IPPA sums it nicely:
Is fracking a threat to public health?
No. In fact, there is ample evidence that increased natural gas use — made possible by fracking — has improved public health by dramatically improving air quality in recent years. This is not to say there are no risks, but the full body of research on this issue shows that those risks are manageable.
Several state departments of environmental protection have also installed air monitors at well sites and found that emissions during oil and natural gas development do not exceed public health thresholds. For example, the Colorado Department of Public Health and the Environment released a 2017 report that found a “low risk of harmful health effects from combined exposure to all substances during oil and gas development.” In contrast, many of the most headline-grabbing studies linking fracking to health issues have been plagued by questionable methodologies and contradictory results. Visit EIDHealth.org for more information.

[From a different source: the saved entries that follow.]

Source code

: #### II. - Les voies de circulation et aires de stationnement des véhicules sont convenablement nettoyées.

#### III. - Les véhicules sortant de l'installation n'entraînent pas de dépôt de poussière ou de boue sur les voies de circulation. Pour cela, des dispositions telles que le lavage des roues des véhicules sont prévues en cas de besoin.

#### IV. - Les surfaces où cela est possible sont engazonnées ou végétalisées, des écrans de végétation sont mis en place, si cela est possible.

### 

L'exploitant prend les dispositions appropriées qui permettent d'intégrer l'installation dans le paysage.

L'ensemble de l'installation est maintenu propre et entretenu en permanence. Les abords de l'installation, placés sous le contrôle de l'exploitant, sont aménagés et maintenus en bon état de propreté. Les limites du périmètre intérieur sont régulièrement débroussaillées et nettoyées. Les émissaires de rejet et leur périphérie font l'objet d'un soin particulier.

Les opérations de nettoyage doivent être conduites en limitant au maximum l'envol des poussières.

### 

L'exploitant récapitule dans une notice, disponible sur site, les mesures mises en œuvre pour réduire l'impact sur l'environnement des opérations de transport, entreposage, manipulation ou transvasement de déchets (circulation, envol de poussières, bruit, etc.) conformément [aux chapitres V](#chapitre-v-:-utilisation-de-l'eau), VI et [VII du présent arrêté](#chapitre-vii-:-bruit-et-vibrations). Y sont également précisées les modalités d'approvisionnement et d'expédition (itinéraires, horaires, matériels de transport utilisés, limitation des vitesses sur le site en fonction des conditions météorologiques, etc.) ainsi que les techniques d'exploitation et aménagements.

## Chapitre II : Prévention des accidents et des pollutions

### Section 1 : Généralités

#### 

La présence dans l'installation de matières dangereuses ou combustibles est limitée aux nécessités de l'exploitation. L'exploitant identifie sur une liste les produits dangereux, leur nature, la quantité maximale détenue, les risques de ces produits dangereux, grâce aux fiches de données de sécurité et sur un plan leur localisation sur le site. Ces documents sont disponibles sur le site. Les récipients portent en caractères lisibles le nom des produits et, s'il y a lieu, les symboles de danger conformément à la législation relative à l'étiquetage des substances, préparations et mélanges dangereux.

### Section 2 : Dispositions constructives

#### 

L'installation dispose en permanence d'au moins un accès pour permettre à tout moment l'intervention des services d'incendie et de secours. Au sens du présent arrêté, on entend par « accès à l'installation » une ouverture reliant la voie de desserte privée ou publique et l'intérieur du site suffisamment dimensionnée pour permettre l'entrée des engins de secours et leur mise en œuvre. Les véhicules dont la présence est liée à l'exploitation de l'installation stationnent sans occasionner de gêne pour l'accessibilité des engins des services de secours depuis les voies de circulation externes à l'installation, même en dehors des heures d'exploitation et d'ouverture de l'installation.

Does fracking threaten groundwater?
No. And, you don’t have to take our word for it. No fewer than two dozen scientific studies have concluded that fracking does not pose a major threat to groundwater. Most notably, a landmark 2016 U.S. Environmental Protection Agency study concluded that, “ydraulic fracturing operations are unlikely to generate sufficient pressure to drive fluids into shallow drinking water zones.” The EPA reached this conclusion even after expanding the definition of fracking to include a wide range of other oilfield activities, demonstrating the safety of the entire development process.
It was easy finding university and other governmental studies documenting the safety of fracking, but in the process of searching I came across many supposed studies from anti-gas organizations that, open a superficial basis, read impressively until I looked at the sources and the reviewers. They tend to all be the same people and quote and review each other.
One must understand the difference between activism and science to decipher the difference between the two. I recall, for instance, listening to an anti-gas activist tell Fenton Town Board members here in New York that he was a scientist in the study of natural gas when in fact he was just an another misinformed member of the fractivist movement who collected talking points but was so full of energy that if were electricity, he could power the world. Call it anti-energy. Unfortunately, the voices of such are the only ones Governor Cuomo wanted to hear in 2014. But, that was then, and now the evidence is overwhelming that Governor Cuomo was wrong, Zucker was suckered and Joe Martens was simply a short-term assignment to implement the will of the NRDC.
Time’s up, Governor Cuomo. What are you going to do? When will real science and reason be allowed prevail over your politics?